I’m not that happy. There. I said it. I have been happier in my life. The last few years have been filled with changes and sorrow, and I’ve struggled to find my balance and my joy. I love my little girl, but I loved my life before her. I love writing and the publishing industry, but I also love reading, watching TV, and spending time with friends—all things I have to give up or cut back to find time to write.
But we aren’t guaranteed happiness in life. Even the Constitution only gives us “life, liberty, and the pursuit of happiness.” So we’re free to pursue happiness. But what does this mean? How do you go after happiness? Is it a tangible thing you can grasp? Is it something to be achieved?

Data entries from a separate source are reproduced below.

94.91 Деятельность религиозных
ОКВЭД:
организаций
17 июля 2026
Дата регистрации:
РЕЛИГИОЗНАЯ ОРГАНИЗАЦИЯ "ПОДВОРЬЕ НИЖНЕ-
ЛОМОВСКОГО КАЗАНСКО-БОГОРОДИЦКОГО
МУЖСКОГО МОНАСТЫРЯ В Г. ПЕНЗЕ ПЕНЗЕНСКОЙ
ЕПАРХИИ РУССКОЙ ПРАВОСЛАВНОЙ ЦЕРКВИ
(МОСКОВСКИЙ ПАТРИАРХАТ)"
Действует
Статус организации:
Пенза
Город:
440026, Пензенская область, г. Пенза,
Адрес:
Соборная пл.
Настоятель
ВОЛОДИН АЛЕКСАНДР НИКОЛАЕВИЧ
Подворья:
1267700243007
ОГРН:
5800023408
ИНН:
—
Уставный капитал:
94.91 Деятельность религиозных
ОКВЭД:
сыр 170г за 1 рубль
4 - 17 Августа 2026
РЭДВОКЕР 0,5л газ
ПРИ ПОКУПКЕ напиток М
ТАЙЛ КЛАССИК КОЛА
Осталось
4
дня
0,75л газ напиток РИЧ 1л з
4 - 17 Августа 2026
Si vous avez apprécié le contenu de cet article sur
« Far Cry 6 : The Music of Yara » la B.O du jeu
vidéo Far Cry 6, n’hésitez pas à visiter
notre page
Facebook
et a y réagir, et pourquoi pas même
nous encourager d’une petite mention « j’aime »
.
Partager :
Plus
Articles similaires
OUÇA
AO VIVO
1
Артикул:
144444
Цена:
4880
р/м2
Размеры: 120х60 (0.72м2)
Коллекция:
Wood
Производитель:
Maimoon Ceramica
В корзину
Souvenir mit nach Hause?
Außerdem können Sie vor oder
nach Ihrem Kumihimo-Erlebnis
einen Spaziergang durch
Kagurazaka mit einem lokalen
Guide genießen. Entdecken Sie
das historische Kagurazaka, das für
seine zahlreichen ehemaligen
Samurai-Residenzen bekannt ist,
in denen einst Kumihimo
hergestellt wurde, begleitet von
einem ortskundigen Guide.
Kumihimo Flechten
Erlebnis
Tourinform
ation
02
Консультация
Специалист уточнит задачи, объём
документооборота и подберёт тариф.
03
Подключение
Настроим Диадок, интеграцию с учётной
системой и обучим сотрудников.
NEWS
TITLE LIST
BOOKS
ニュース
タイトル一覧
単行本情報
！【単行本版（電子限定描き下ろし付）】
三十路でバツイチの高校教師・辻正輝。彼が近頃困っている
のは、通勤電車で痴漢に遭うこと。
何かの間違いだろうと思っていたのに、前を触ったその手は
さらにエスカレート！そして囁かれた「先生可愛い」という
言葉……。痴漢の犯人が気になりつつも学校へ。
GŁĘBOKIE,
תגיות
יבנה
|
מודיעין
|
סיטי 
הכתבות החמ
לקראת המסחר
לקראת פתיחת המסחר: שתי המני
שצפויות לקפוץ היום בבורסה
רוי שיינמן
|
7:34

For me, happiness is an ebb and flow. I try to find joy in the moment. Honestly, I can’t do it for every moment. But I won’t do it for any if I don’t make an effort.
And I find that some things make me happier than others. Routine and schedules make me happy. I do not like surprises and chaos. If I know how my time will be filled and I am able to control it for the most part, I’m happy. My husband hates having to have a plan for every day. That’s fine. I just make the plan and don’t tell him, so then it seems spontaneous to him.
I like accomplishing things. I like crossing off everything on my to-do list (I like making lists!). I like to feel that I have done something every day. I think that was one reason I didn’t find much happiness as a teacher. I never felt like I’d accomplished anything. Every year I’d teach the same thing again, and in my mind, I’d think, how can you not know this? I taught it already! But of course, the kids were new and the material was new to them. But I wanted to cross off commas and be done with them, not revisit them year after year.
What else brings me closer to happiness? Writing. Writing this blog is making me happy. I’m getting my feelings on paper. E.M. Forster once said, “How do I know what I think until I see what I say?” Writing is a learning process for me. I learn a lot about myself through the novels I write and even these blogs.
Okay, so how do you view happiness? Are you happy?